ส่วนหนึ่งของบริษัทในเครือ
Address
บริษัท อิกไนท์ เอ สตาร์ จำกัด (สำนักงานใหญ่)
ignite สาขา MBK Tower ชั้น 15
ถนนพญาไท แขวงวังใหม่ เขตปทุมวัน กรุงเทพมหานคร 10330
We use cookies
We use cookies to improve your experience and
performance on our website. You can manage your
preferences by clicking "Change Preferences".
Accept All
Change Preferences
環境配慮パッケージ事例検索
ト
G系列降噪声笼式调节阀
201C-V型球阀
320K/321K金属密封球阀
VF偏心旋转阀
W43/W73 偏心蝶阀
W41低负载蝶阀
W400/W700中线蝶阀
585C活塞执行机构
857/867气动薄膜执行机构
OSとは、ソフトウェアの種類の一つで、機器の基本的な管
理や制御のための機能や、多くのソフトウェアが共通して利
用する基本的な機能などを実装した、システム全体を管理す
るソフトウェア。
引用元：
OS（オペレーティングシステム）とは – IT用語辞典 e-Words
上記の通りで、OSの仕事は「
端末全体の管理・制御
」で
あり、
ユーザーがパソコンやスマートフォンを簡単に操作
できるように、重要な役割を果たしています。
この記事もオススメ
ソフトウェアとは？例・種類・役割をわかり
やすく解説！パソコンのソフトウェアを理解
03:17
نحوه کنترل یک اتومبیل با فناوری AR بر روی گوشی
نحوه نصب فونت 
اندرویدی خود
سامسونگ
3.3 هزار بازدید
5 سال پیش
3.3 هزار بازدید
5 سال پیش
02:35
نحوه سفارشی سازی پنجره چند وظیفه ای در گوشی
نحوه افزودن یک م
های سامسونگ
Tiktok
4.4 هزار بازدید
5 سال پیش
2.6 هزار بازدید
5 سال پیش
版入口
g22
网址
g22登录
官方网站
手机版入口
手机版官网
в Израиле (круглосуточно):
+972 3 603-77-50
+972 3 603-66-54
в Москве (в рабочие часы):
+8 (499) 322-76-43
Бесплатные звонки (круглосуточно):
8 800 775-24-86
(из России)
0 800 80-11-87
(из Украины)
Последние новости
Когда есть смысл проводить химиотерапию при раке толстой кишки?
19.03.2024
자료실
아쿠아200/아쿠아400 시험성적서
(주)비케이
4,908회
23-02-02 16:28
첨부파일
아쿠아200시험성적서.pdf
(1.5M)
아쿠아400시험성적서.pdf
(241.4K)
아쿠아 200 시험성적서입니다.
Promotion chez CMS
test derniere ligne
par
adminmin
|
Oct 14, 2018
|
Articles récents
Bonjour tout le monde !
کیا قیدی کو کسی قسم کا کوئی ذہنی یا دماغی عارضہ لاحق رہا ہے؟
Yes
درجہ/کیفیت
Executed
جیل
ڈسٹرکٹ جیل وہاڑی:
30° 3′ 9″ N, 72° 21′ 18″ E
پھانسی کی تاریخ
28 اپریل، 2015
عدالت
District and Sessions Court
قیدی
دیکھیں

·····

*WHAT THIS TASK INVOLVES*: Check each line of the listing for the word "هزار" and state how many lines contain it, with no other words.

*THE ANSWER*: 4